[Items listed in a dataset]
-.-.-

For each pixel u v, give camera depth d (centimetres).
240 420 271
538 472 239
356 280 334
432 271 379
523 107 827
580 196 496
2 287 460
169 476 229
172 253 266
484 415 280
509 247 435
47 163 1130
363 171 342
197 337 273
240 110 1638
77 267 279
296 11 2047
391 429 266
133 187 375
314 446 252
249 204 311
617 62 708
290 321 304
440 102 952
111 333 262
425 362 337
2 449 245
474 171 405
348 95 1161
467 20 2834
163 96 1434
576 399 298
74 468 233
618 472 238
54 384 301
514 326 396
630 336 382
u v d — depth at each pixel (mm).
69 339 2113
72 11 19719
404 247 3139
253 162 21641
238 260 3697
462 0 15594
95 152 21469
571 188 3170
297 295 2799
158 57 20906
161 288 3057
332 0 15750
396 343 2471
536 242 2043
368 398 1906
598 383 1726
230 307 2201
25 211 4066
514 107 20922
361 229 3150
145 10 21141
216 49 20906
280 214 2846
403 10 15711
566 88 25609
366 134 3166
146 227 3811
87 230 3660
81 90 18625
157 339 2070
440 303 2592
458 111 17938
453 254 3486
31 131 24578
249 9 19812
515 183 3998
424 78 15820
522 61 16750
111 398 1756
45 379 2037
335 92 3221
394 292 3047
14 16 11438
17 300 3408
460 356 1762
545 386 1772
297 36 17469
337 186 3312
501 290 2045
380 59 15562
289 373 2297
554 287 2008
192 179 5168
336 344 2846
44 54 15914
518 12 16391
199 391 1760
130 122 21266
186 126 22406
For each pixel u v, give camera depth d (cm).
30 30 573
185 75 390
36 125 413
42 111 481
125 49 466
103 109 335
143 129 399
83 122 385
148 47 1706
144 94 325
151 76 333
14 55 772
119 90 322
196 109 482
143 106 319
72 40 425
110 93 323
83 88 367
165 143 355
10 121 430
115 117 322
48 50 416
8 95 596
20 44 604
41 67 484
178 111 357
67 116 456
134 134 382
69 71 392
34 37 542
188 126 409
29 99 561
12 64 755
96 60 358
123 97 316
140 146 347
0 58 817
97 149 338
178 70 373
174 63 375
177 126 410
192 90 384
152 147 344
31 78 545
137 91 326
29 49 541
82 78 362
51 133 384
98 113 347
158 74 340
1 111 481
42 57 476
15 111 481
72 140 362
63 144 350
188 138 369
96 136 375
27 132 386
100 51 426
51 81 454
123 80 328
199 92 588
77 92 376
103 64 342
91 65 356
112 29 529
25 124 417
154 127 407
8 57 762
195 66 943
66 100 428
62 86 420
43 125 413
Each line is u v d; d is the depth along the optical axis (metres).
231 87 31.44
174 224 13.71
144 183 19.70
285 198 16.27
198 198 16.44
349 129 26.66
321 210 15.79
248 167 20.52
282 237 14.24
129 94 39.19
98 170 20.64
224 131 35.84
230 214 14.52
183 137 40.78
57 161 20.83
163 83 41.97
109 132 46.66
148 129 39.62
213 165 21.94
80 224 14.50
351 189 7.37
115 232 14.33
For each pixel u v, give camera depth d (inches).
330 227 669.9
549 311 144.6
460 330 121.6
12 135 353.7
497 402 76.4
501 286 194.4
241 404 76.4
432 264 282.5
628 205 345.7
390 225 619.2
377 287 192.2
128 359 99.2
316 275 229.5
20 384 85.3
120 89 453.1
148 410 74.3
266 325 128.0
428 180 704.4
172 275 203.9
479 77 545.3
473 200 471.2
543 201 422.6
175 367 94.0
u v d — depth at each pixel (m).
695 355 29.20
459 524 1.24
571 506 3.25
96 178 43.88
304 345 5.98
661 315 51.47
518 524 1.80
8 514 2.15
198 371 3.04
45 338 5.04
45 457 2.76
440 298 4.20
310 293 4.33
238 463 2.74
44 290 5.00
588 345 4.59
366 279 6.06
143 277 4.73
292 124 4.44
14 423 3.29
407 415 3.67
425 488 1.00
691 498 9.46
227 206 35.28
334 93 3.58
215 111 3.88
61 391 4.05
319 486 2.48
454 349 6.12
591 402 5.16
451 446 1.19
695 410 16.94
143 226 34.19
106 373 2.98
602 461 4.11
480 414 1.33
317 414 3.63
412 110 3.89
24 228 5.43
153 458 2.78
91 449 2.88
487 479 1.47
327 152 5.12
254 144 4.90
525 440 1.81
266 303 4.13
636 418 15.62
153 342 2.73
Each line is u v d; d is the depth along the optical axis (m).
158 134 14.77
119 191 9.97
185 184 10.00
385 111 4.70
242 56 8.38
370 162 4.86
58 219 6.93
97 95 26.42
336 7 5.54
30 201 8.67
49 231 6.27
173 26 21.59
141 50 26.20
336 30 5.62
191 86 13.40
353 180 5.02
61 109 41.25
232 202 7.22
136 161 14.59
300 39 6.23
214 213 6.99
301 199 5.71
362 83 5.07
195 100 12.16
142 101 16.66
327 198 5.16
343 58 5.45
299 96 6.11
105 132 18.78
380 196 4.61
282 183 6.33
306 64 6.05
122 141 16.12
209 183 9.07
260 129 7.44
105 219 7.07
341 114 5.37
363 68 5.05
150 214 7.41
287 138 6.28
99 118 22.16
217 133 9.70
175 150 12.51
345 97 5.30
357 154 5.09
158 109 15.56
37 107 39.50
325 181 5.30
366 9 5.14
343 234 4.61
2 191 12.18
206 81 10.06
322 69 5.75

-.-.-

> _About this task_:
Starting at the line with "191 86 13.40", retype each line through the final one in the data above, unchanged and with nothing added.

> _Your solution_:
191 86 13.40
353 180 5.02
61 109 41.25
232 202 7.22
136 161 14.59
300 39 6.23
214 213 6.99
301 199 5.71
362 83 5.07
195 100 12.16
142 101 16.66
327 198 5.16
343 58 5.45
299 96 6.11
105 132 18.78
380 196 4.61
282 183 6.33
306 64 6.05
122 141 16.12
209 183 9.07
260 129 7.44
105 219 7.07
341 114 5.37
363 68 5.05
150 214 7.41
287 138 6.28
99 118 22.16
217 133 9.70
175 150 12.51
345 97 5.30
357 154 5.09
158 109 15.56
37 107 39.50
325 181 5.30
366 9 5.14
343 234 4.61
2 191 12.18
206 81 10.06
322 69 5.75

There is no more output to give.